When I Can't Become We Can
Posted on: Wednesday, December 1, 2010When I first received Jane's referral from a local physician, I wanted to loudly announce to any of my coworkers who would listen, "I can't do this!" Jane was a single, 30 year-old woman who had delivered her first child four weeks premature after going to the doctor for "gallbladder pain". Apparently, she had not even known she was pregnant. The referral listed a vague "history of chemical dependency, possible mental retardation and poor likelihood of ability to parent". The doctor's request: "teach her to be a mother".
Jane was staying with her parents and it was to their house I carried my infant scale and a plethora of parenting information. Surely, I could find something that would be appropriate or give me direction. A slender woman greeted me at the door and when I extended my hand and introduced myself she did likewise. Jane looked away; it seemed difficult for her to make eye contact. However, when she talked of her newborn, Ann, her face beamed.
Other than seeming shy, Jane was fairly articulate. I found out she was a high school graduate and had served in the military. She worked full-time in a local furniture factory, a job I knew required, and screened for, literacy at an 8th-grade level.
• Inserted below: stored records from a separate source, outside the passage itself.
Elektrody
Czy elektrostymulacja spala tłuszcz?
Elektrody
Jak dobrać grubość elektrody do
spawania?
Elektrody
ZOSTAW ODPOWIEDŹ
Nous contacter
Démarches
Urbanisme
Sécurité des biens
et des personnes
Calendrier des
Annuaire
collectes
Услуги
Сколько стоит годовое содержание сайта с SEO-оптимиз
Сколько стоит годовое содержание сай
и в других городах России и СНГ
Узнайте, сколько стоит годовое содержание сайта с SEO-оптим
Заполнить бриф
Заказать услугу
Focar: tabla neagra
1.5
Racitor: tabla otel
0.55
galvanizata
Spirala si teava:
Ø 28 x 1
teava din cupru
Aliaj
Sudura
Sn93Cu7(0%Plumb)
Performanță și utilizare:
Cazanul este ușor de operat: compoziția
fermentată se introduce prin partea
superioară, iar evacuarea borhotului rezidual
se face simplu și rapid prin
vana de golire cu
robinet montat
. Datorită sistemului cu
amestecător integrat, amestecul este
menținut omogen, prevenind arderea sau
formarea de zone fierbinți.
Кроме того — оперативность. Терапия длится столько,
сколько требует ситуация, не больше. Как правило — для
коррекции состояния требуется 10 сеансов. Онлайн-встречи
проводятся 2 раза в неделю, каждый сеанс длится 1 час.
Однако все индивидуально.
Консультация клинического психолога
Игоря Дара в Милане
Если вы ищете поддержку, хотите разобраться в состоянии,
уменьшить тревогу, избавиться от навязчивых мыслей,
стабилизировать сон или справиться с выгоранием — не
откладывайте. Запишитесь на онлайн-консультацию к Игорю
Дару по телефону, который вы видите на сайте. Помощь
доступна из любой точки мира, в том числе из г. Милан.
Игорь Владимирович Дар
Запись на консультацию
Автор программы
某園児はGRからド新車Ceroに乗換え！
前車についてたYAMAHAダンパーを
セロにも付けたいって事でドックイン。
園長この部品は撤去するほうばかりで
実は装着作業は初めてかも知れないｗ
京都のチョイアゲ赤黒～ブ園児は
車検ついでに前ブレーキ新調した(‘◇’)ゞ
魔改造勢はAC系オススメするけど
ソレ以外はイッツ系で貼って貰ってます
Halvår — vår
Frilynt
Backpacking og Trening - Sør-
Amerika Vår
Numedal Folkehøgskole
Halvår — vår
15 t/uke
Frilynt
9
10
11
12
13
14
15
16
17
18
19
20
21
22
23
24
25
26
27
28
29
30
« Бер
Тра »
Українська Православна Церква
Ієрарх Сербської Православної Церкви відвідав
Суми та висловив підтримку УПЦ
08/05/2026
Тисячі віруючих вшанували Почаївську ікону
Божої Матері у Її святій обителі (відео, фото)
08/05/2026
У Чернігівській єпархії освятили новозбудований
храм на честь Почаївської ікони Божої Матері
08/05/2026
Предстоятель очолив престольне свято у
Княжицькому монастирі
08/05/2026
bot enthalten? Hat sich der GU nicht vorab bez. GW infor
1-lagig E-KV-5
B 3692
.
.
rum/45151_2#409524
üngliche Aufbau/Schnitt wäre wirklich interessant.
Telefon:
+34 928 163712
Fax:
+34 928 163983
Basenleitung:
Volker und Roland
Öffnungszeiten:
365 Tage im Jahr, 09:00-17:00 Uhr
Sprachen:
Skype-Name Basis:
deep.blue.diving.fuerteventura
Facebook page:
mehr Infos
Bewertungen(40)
We seemed to be getting on well, so I decided to jump right in and determine what our challenges were. "So," I began tentatively, "tell me about your pregnancy and how your labor and delivery went." The story Jane told me was vastly different than what the referral had reported. True, Jane had not known she was pregnant until it was near time to deliver. The reason, however, was not "possible mental retardation"; it was because Jane had never had a period. Ever. She was tested at age 17, told she lacked a uterus and that she would never have children. When she gained a few pounds and started having stomach pains, the thought of pregnancy had never entered her mind. She had saved the letter from the specialist who had pronounced her uterus-free and after retrieving it from a file cabinet, handed it to me with a quiet chuckle. "I should've brought this to my doctor; I don't think he ever believed me because they found out I do have most of my parts."
This story was unraveling in a most interesting way. "Well," I started again, "if you didn't know you were pregnant, it would've been impossible for you to know to avoid substances that could've hurt your baby, like drugs and alcohol. Please tell me about that." Again, her answer was a relief. "If I had known I was pregnant, I would've quit smoking. But, I have never used drugs. I used to drink heavy, but I haven't touched a drop in over three years." At this, her mother came into the room and they talked a bit about Jane's difficulty, but ultimate success, over "the bottle".
I weighed the baby and found her to be thriving. We set up the next home visit appointment for three days later. At each visit, Jane reached out further to me and she was always home for our appointments. As her confidence grew, she moved back into her own home. It was a simple, but immaculate two-story with a nice view of a park. We spent many hours watching the world go by as we discussed parenting issues and challenges at her kitchen table. I reassured her at every step. I praised her inquisitiveness. She had a lot of questions about how children grow and develop. Fortunately, I knew people who had the answers. She signed up for our Universal Home Visiting Program and meets periodically with an in-home early child educator. She takes Ann to Early Childhood Family Education classes and checks out books at the library to read to Ann. It did take Jane awhile to absorb new information, but none of the professionals working with her felt that this would prevent her from parenting. She certainly was NOT mentally retarded.
Jane no longer seems at all shy. She has developed a confidence about her that has served her well as a parent and as a newly promoted supervisor at her job (a salary raise along with the title allowed her to get off the Minnesota Family Investment Program). She has moved on from an emotionally abusive relationship with Ann's father and is in counseling to deal with issues that lead to her earlier abuse of alcohol.
When Jane was discharged from our program recently, it was with the understanding that "her public health nurse" would always be available if she had questions or concerns. At our last visit, it almost seemed impossible that the self-assured woman with the big smile was the same person I had met a year ago. I commented one more time to her on how well she was doing. With this, she gave my hand a squeeze and tears welled up in her eyes. "Thank you" she said, "for teaching me things." She hesitated, looking for words it seemed, and then added, "Thank you for helping me to become a great mom."